Among certain sub-sections of Britain’s tech sector, hopes are high that such a move could prove a boon. “The UK’s plans for large-scale state aid for deep tech will seem prescient in a few years,” says Torsten Reil, who sold his company NaturalMotion to video game developer Zynga.

“Most tech companies will do just fine with raising VC money. But there are some technologies whose importance to society is so high and where capital requirements are outside private funding capabilities, that targeted state aid may be necessary.”

According to Reil, “the EU should review its current restrictive policy too. AI, semiconductors, batteries and defence are fundamental to European sovereignty”.

The case against Cummings' plan

Not everyone is so optimistic.

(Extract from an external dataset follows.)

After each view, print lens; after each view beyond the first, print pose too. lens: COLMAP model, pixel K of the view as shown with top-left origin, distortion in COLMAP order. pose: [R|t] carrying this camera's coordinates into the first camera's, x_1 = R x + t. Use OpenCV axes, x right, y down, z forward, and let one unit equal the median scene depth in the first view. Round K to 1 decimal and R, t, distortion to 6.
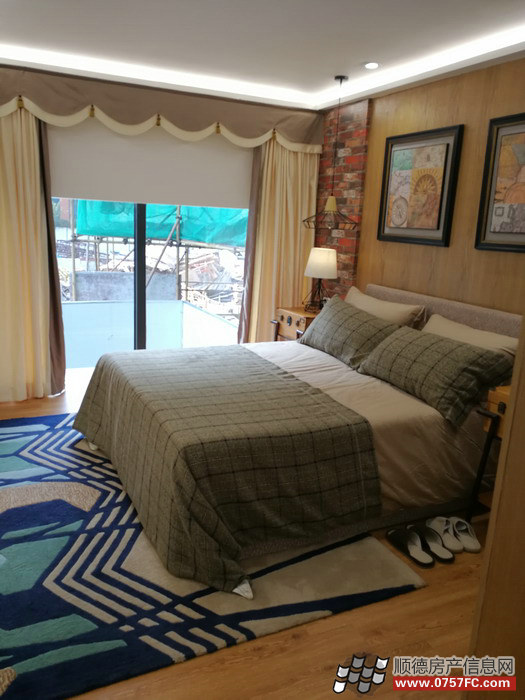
lens RADIAL K [[568.1, 0, 262.5], [0, 568.1, 350.0], [0, 0, 1]] dist [0.041052, -0.052882]
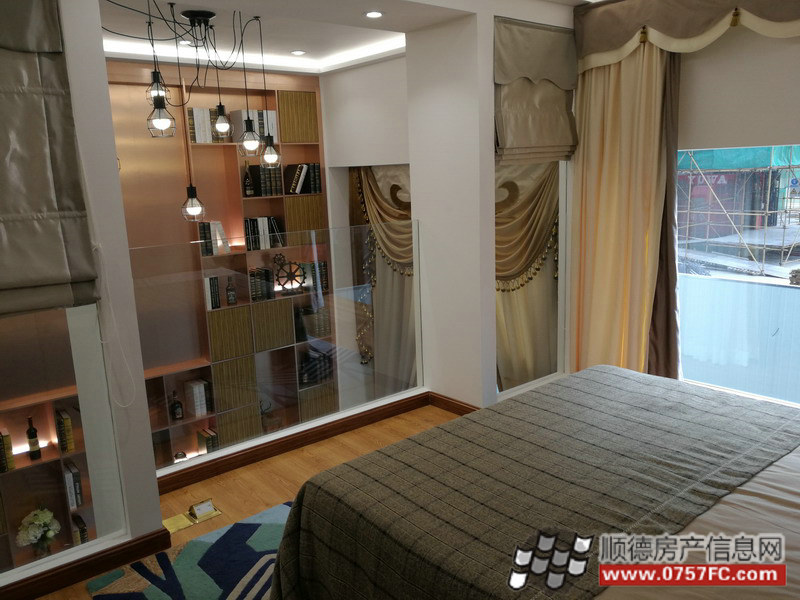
lens RADIAL K [[644.0, 0, 400.5], [0, 644.0, 298.4], [0, 0, 1]] dist [0.041969, -0.059783]
pose [[0.252015, 0.133113, -0.958525, 0.454630], [-0.173394, 0.980676, 0.090601, -0.112129], [0.952063, 0.143370, 0.270226, 0.555275]]
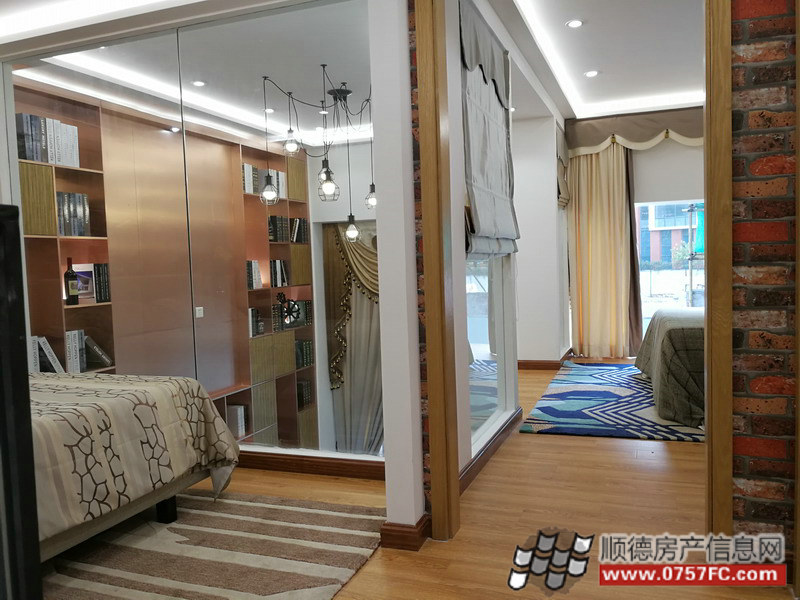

Cummings is said to have come up with the plan to use taxpayer cash to grow British champions after obsessing over the takeover of DeepMind by Google, a company he has previously bemoaned was sold “for trivial money without the powers-that-be in Whitehall understanding its significance”.

The view is that the UK Government should have, instead, stepped in to support DeepMind as an independent British company.

Google DeepMind co-founder Demis Hassabis - AFP
Google DeepMind co-founder Demis Hassabis - AFP

Yet, industry insiders say there are flaws in this logic. “Had the government bought DeepMind in 2014, there is no guarantee they would have owned, six years later, the same DeepMind as exists today,” one source close to the company says.

Whether DeepMind would have proved a sound investment for the taxpayer is another matter, given the research-focused firm has been loss-making every year since it was founded. Opening up the door to funnelling taxpayer cash into risky ventures, with the Government deciding the winners, should be viewed with “some suspicion”, the source said.

Matthew Lesh, head of research at the ASI, agrees. “Bureaucrats lack the knowledge and skills to pick winners,” he says. “We should leave that task to private investors who can risk their money, not ours. We should not throw away taxpayer money on the roulette table.”

Opening the door to further Government backing of start-ups is not the only option available to ministers. There are other levers at Cummings’s disposal.

“We should be thinking about how we help companies expand faster into different geographies before they get copied,” says Brent Hoberman, the veteran tech entrepreneur behind companies including Made.com. “We already have things like [research body] UKRI. Can we do more? Yes, and I’m all for the Government trying to work out ways of doing more. There is, however, quite a lot of capital for great tech firms.”

He says around a third of venture capital in the UK already comes from the Government, through various schemes such as support through the British Business Bank. “The question is, do we want more situations like OneWeb [the space start-up the Government invested in earlier this year]? That’s a tougher one.”

After all, an end to state aid rules, allowing for further government backing of start-ups, may not prove the fix to Britain’s tech dilemma that ministers are hoping for. Further capital into the field could help grow businesses to a larger scale. Yet, money is only one part of the equation in building technology leaders.

Patrick Pichette, the former chief financial officer of Google and current Twitter chairman, last year said there were many things that could hold British start-ups back.

“Will they trip over whether they don't get the liquidity, will they trip over because they don't get the coaching from people who handle these companies, or will they not get the proper financing to enable them to be free and build the company they want to?"

The Government may be focused on fixing the latter. But, the jury is still out on whether it would be enough to solve the UK’s tech dilemma.